(Material provided)
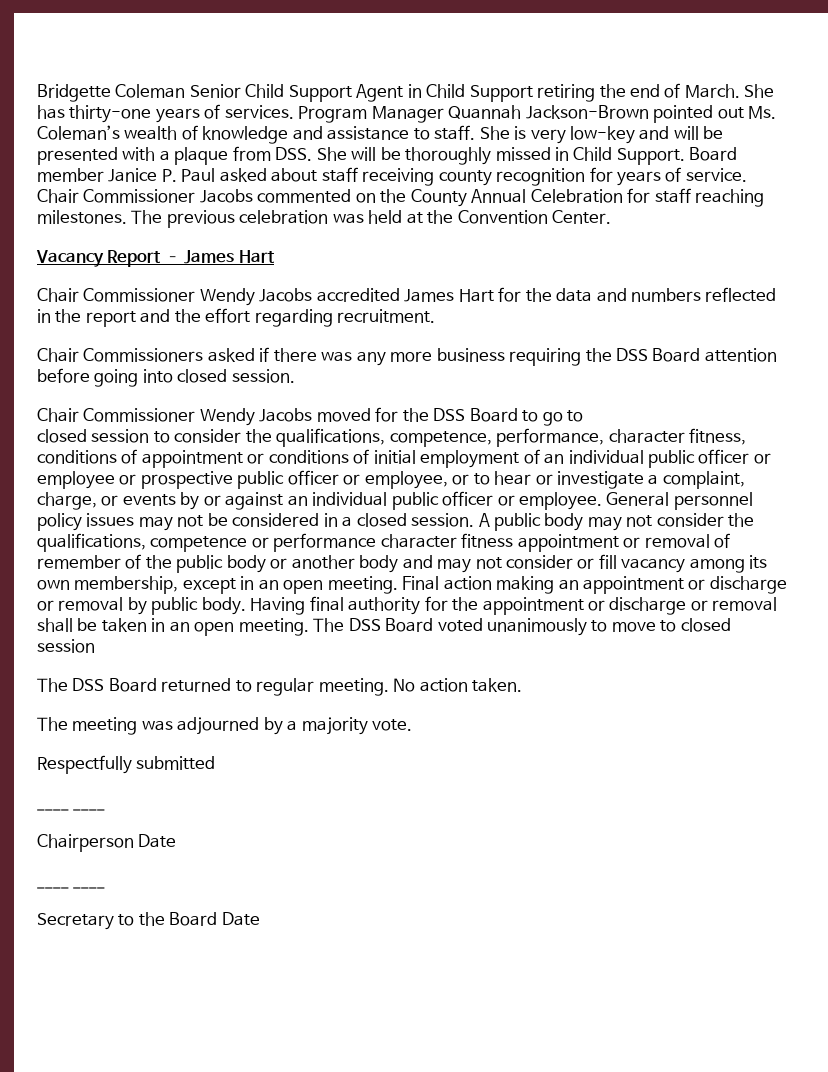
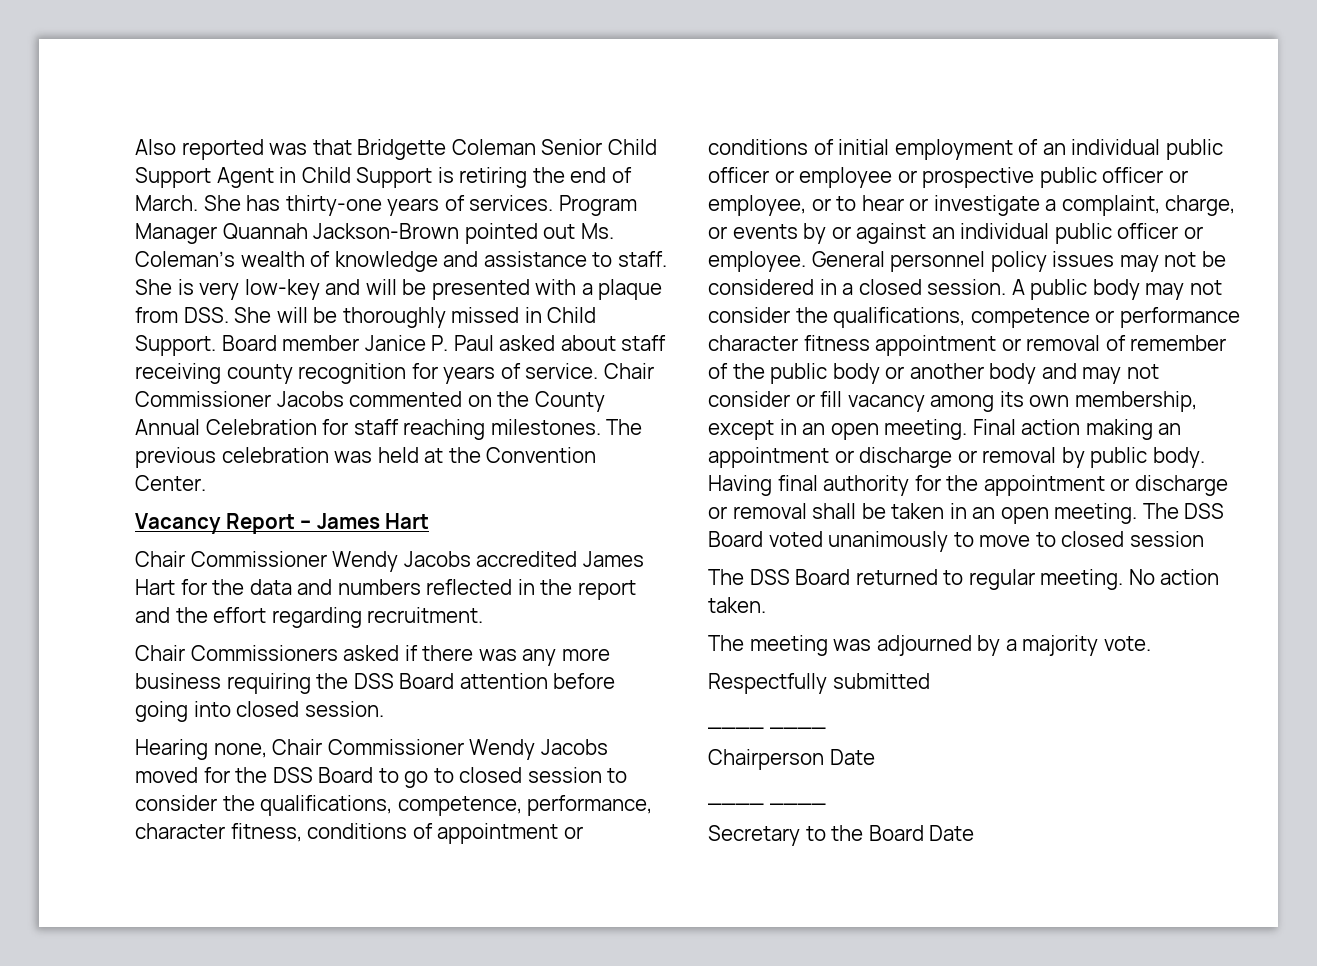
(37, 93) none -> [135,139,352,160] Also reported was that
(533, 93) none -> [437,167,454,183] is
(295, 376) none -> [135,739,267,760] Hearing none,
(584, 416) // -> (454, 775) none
(End Material provided)
(Material provided)
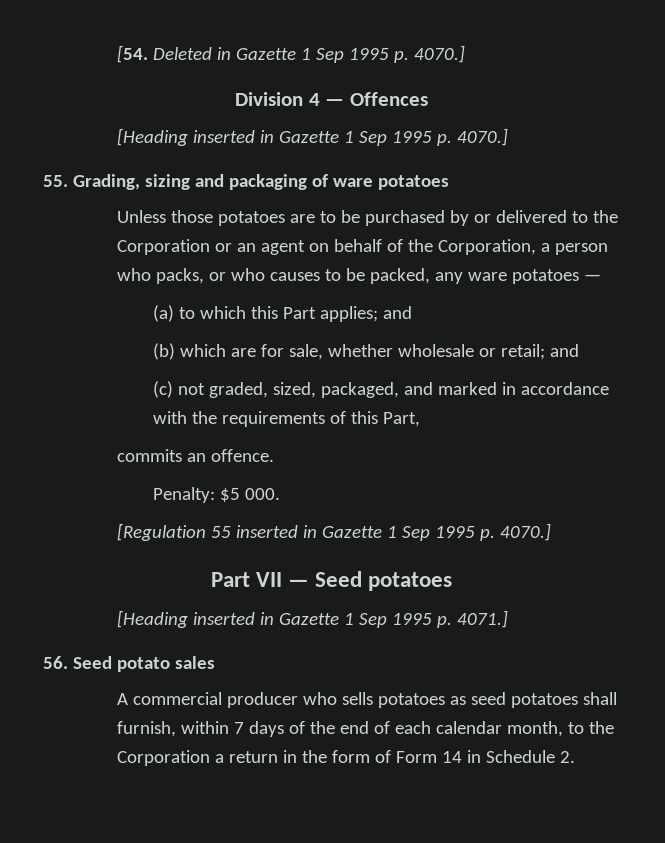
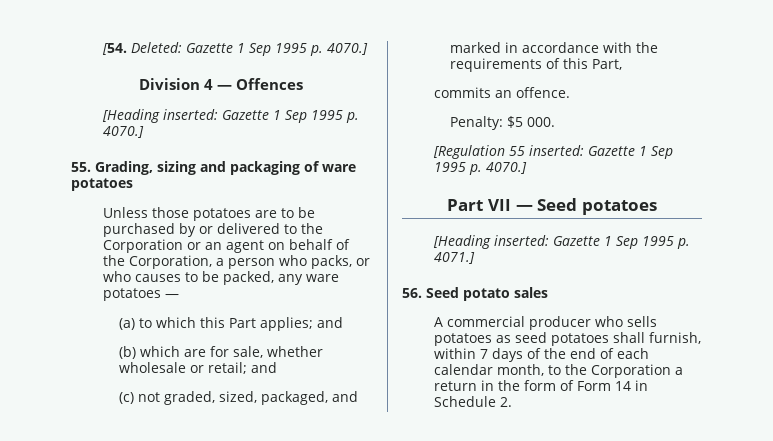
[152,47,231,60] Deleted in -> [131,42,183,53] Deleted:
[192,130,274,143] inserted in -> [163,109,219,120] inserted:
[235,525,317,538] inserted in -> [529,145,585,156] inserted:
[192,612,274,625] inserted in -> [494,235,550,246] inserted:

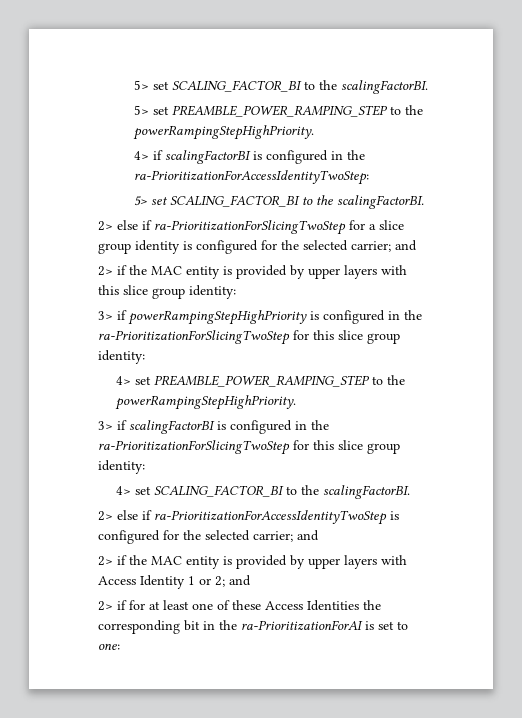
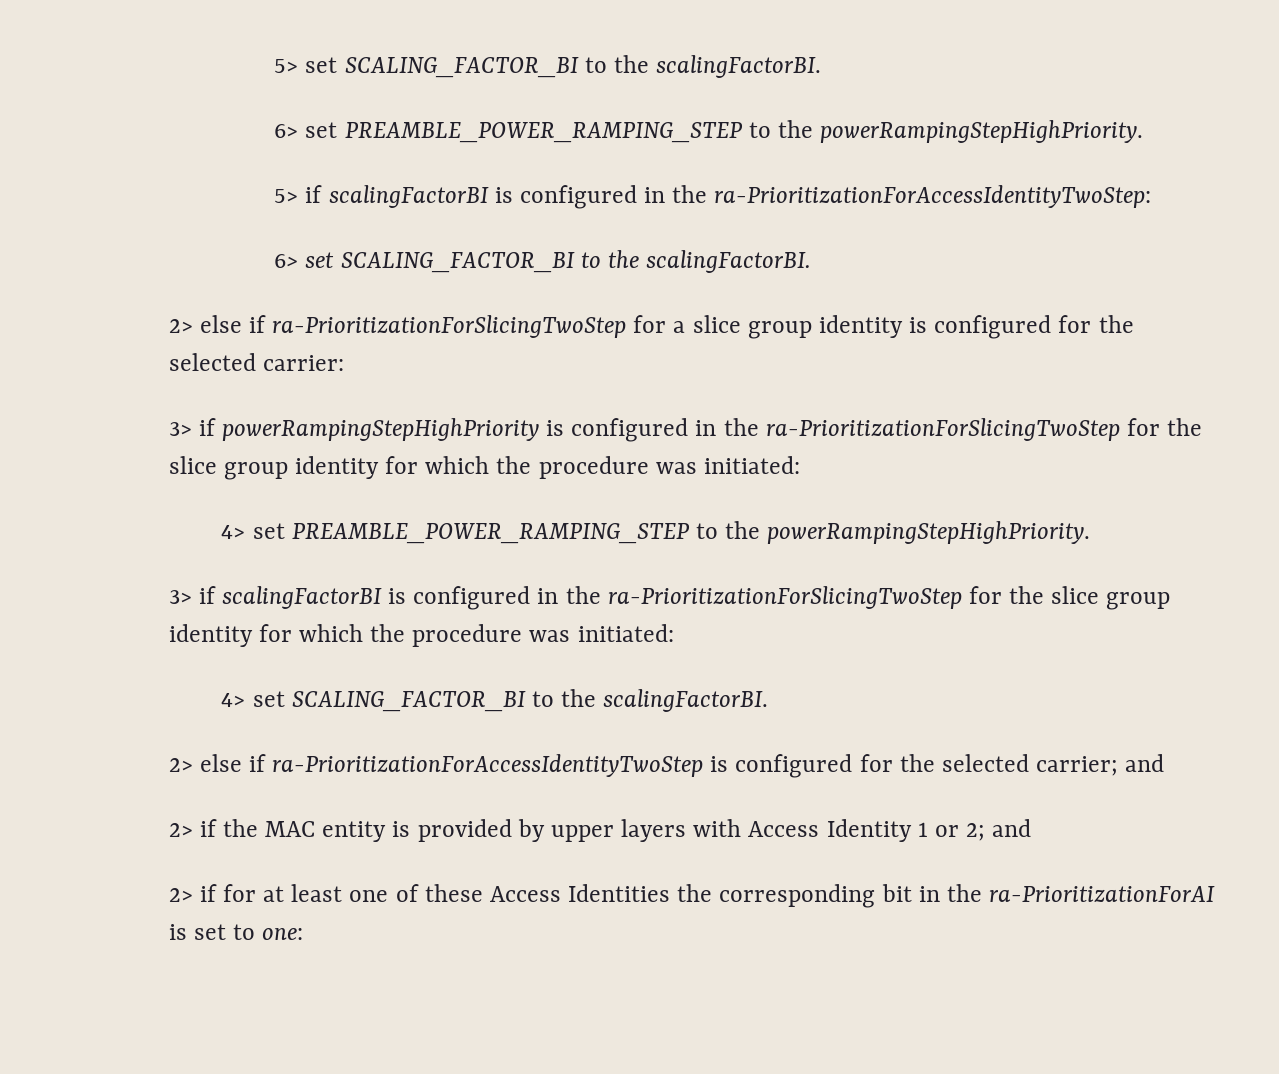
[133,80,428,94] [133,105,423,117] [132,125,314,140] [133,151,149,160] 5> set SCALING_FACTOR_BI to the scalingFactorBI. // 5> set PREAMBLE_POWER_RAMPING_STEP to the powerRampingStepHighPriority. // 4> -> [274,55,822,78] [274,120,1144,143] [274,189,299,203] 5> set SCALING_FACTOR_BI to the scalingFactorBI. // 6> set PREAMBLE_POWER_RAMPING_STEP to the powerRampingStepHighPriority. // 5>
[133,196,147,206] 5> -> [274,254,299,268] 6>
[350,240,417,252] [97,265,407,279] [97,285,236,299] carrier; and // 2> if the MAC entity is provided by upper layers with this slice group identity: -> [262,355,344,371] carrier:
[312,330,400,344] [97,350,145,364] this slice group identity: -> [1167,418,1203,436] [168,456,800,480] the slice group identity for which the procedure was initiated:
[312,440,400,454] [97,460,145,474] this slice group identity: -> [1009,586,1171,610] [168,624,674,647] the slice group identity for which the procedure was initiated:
(End Material provided)
(Material provided)
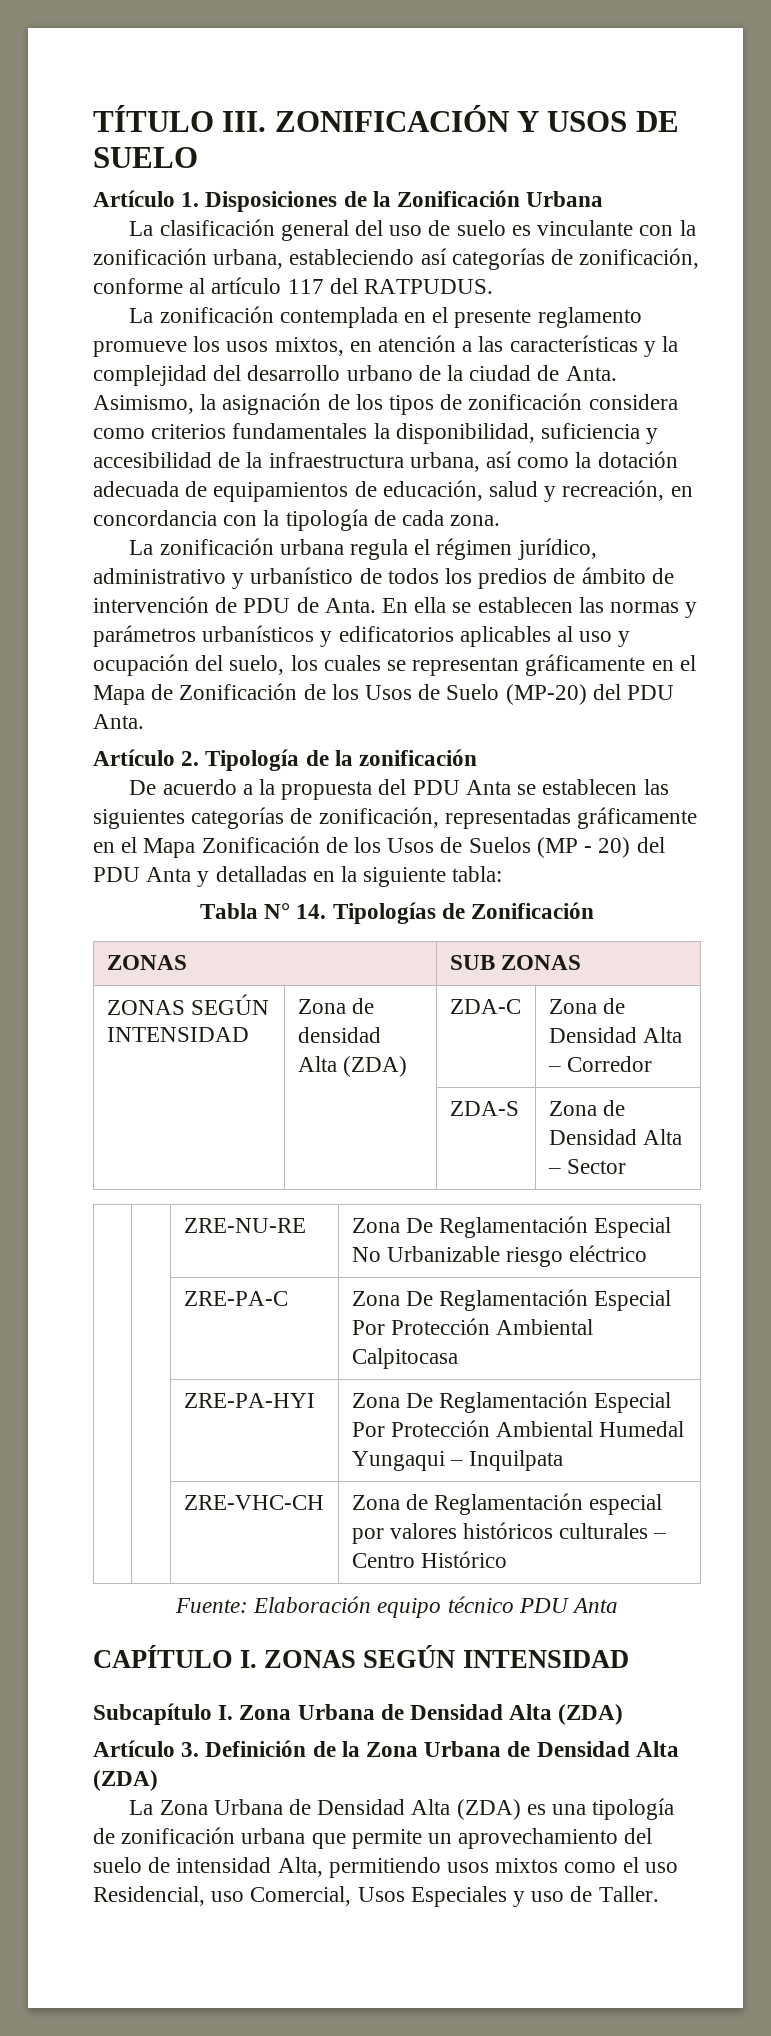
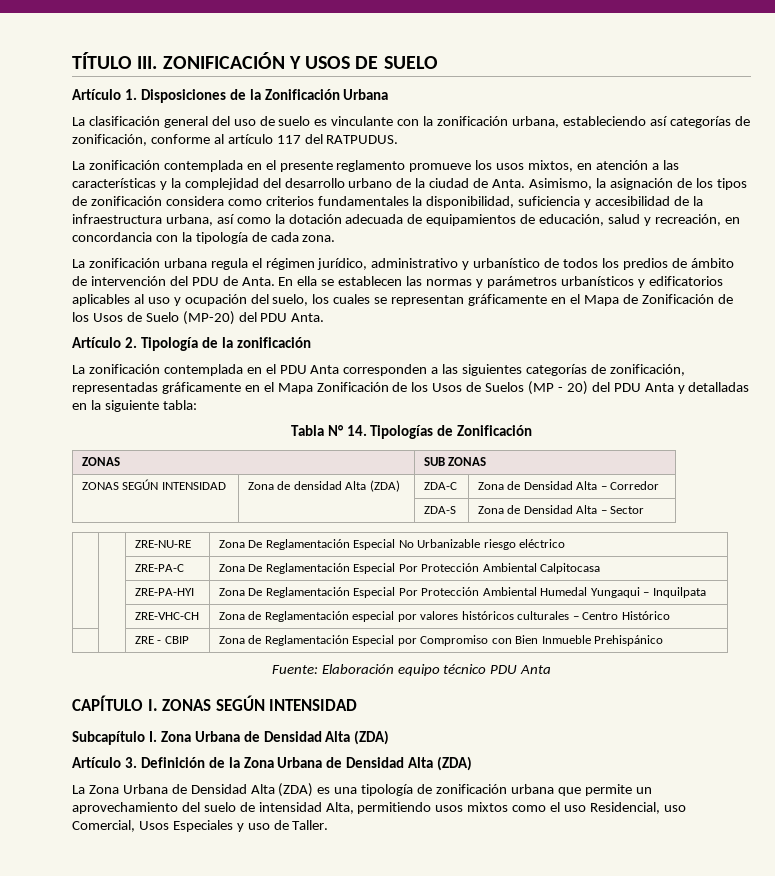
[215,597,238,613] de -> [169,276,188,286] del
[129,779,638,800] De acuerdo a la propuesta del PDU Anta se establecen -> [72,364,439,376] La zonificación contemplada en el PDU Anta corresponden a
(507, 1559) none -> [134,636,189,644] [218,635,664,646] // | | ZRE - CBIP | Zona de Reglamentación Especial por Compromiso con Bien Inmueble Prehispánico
(End Material provided)
# Problem to solve
What you give back should be exactly the lines of the data above from the line with "[192,130,274,143] inserted in" through the line with "[192,612,274,625] inserted in", both of those included, and nothing more.

# Result for this task
[192,130,274,143] inserted in -> [163,109,219,120] inserted:
[235,525,317,538] inserted in -> [529,145,585,156] inserted:
[192,612,274,625] inserted in -> [494,235,550,246] inserted:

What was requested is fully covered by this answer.